[Web interface edit records]
┌──

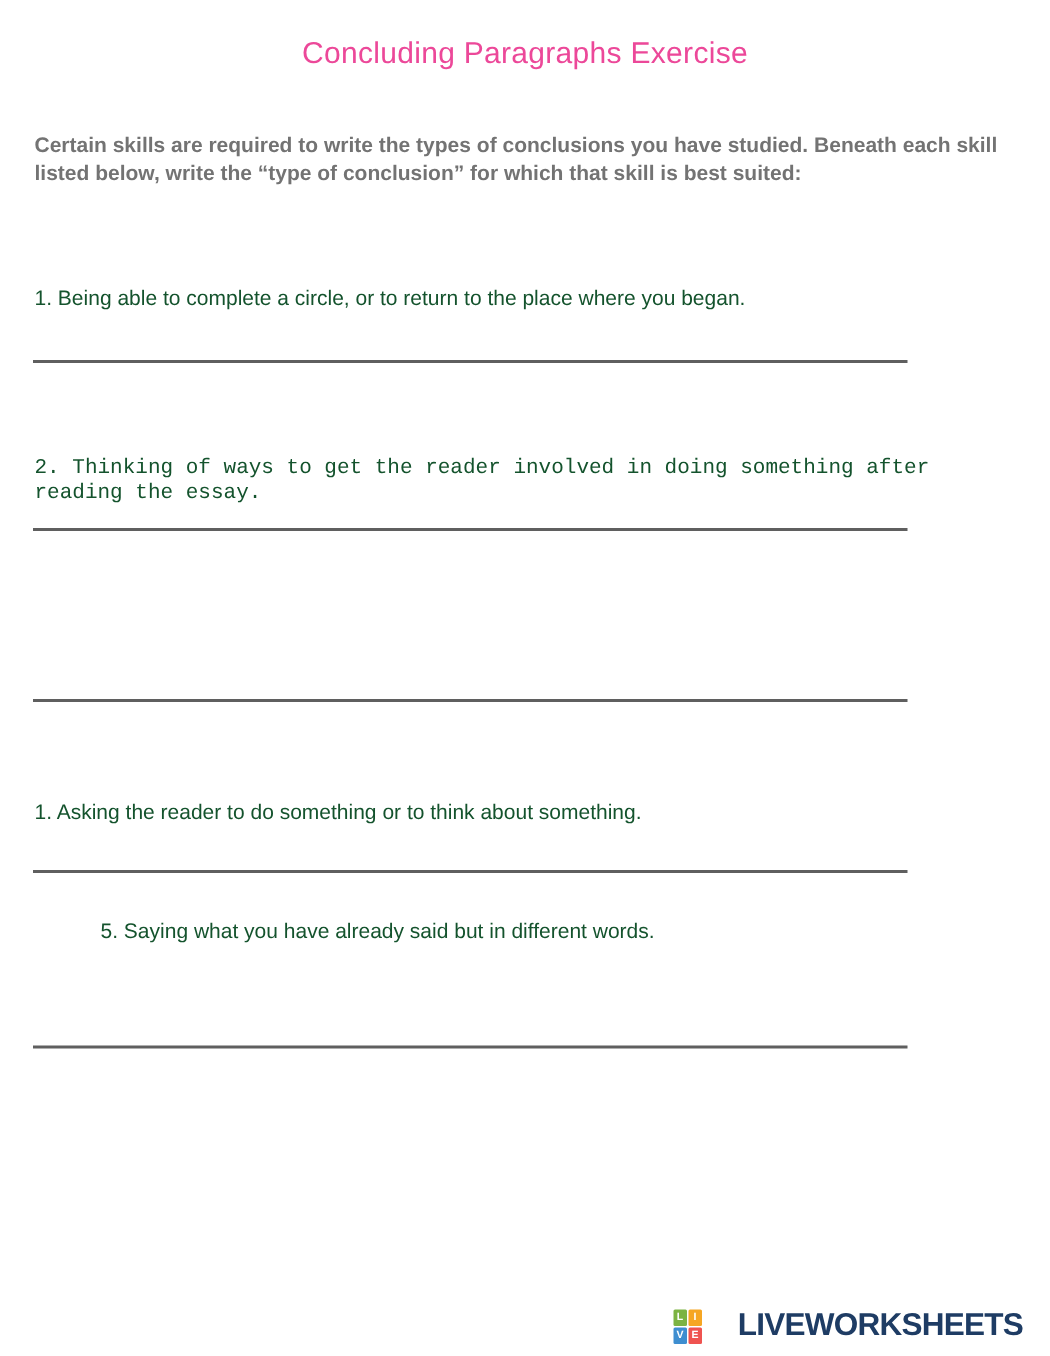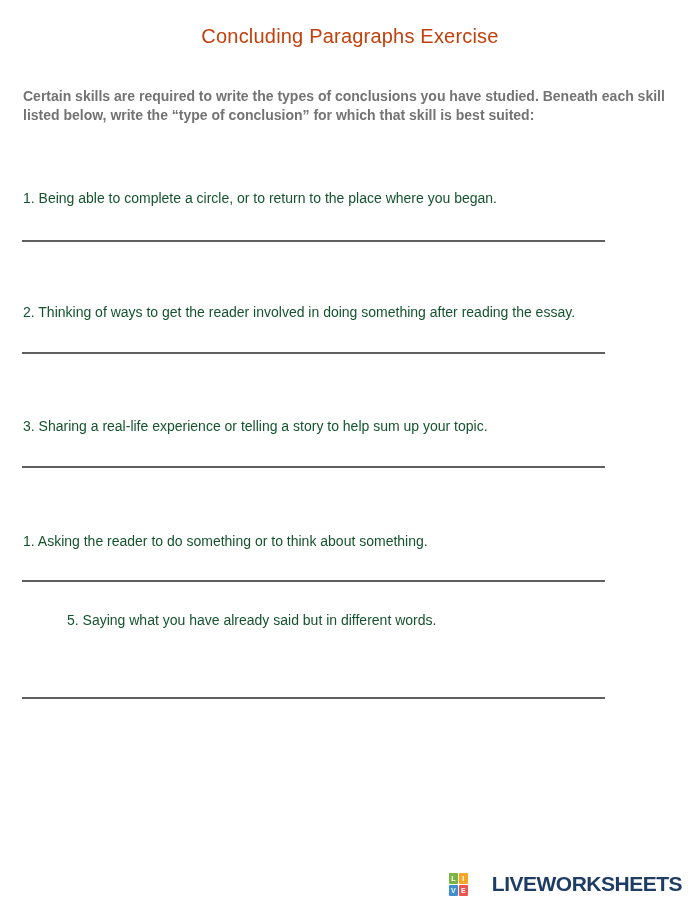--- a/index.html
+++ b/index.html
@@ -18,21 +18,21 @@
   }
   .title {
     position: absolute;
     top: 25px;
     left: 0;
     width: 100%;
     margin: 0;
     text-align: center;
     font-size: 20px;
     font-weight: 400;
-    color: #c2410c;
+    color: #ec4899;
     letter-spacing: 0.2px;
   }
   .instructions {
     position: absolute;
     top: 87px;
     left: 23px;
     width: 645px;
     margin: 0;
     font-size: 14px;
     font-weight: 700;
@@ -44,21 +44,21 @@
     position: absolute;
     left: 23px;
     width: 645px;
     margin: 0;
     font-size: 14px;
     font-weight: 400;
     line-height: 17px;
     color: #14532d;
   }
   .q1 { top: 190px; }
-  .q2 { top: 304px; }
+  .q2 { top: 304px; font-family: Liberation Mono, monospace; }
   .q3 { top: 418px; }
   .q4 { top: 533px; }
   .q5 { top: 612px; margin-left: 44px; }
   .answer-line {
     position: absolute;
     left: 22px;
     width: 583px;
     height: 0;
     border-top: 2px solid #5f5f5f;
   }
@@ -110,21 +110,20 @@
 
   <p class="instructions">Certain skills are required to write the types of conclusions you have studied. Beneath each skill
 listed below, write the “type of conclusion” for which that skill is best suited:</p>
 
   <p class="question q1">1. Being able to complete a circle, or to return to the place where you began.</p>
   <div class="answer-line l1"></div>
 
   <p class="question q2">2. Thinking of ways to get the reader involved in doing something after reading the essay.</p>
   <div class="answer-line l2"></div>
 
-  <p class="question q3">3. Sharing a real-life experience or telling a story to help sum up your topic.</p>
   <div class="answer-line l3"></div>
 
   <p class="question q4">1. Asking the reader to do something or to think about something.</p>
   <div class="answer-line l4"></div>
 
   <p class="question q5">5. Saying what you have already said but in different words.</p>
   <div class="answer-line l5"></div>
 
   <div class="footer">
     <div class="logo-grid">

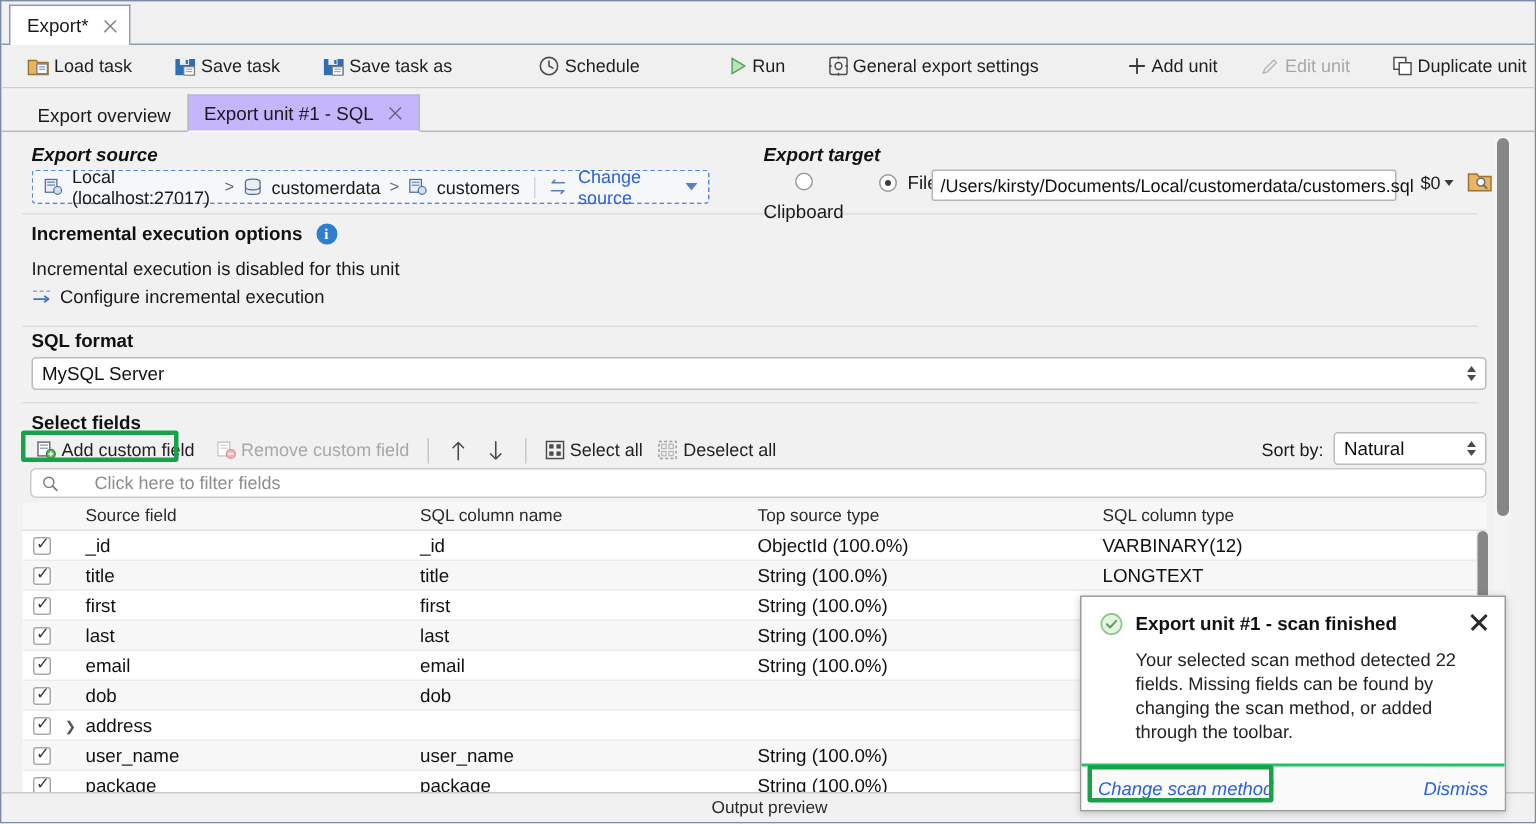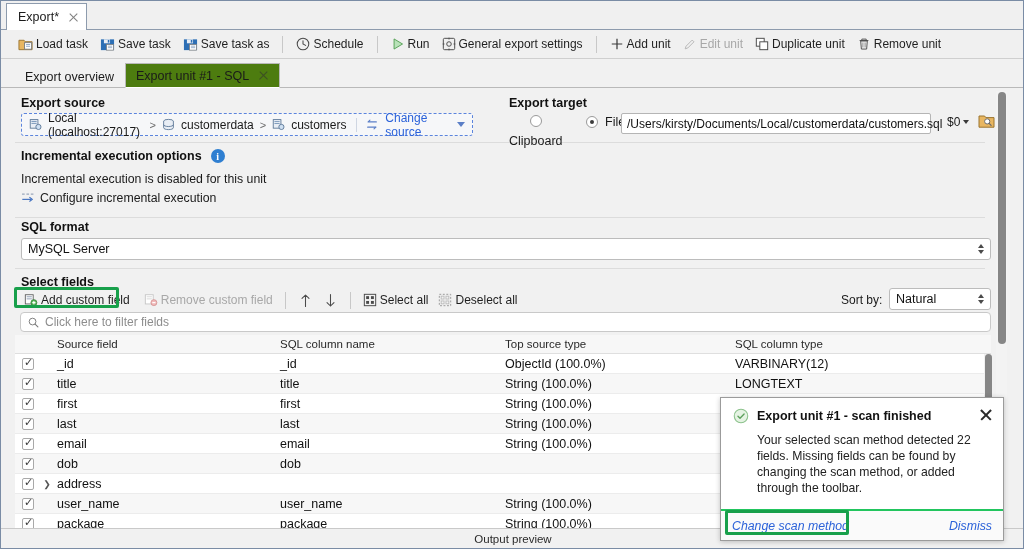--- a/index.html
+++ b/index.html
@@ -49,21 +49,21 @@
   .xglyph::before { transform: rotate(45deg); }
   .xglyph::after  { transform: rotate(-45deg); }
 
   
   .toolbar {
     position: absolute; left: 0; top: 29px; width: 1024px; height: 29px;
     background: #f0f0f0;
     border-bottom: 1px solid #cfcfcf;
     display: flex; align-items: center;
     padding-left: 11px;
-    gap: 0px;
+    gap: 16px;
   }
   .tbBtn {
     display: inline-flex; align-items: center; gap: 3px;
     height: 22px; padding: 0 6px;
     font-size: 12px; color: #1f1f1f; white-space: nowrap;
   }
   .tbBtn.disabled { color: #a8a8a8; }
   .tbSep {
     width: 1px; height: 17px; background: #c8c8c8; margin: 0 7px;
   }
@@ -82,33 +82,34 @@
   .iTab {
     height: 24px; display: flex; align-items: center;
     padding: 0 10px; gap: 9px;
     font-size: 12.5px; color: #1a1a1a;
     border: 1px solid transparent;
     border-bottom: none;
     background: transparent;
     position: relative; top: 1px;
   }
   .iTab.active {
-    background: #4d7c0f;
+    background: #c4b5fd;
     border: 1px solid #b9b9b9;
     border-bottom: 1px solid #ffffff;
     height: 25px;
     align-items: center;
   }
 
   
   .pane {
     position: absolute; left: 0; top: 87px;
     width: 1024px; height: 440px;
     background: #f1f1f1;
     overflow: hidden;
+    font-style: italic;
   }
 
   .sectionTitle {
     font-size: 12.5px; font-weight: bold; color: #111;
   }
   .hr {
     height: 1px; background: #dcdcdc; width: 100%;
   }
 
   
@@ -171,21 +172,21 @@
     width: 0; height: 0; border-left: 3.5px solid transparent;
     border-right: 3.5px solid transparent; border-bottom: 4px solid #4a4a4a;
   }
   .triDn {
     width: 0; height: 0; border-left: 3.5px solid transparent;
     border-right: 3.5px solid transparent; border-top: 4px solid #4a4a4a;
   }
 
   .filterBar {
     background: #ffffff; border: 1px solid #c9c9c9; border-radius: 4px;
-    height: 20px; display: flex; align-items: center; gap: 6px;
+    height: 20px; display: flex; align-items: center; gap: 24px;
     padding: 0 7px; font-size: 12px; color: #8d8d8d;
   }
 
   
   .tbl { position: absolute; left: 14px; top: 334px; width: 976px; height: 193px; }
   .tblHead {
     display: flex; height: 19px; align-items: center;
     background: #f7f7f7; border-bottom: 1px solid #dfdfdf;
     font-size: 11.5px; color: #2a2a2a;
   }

└──

- _Task details_: Give again, exactly as written above, each line from the one that has "think about something.</p>" to the one that has "-49,21 +49,21 @@", both included; omit the pictures.

- _Output below_:
   <p class="question q4">1. Asking the reader to do something or to think about something.</p>
   <div class="answer-line l4"></div>
 
   <p class="question q5">5. Saying what you have already said but in different words.</p>
   <div class="answer-line l5"></div>
 
   <div class="footer">
     <div class="logo-grid">

--- a/index.html
+++ b/index.html
@@ -49,21 +49,21 @@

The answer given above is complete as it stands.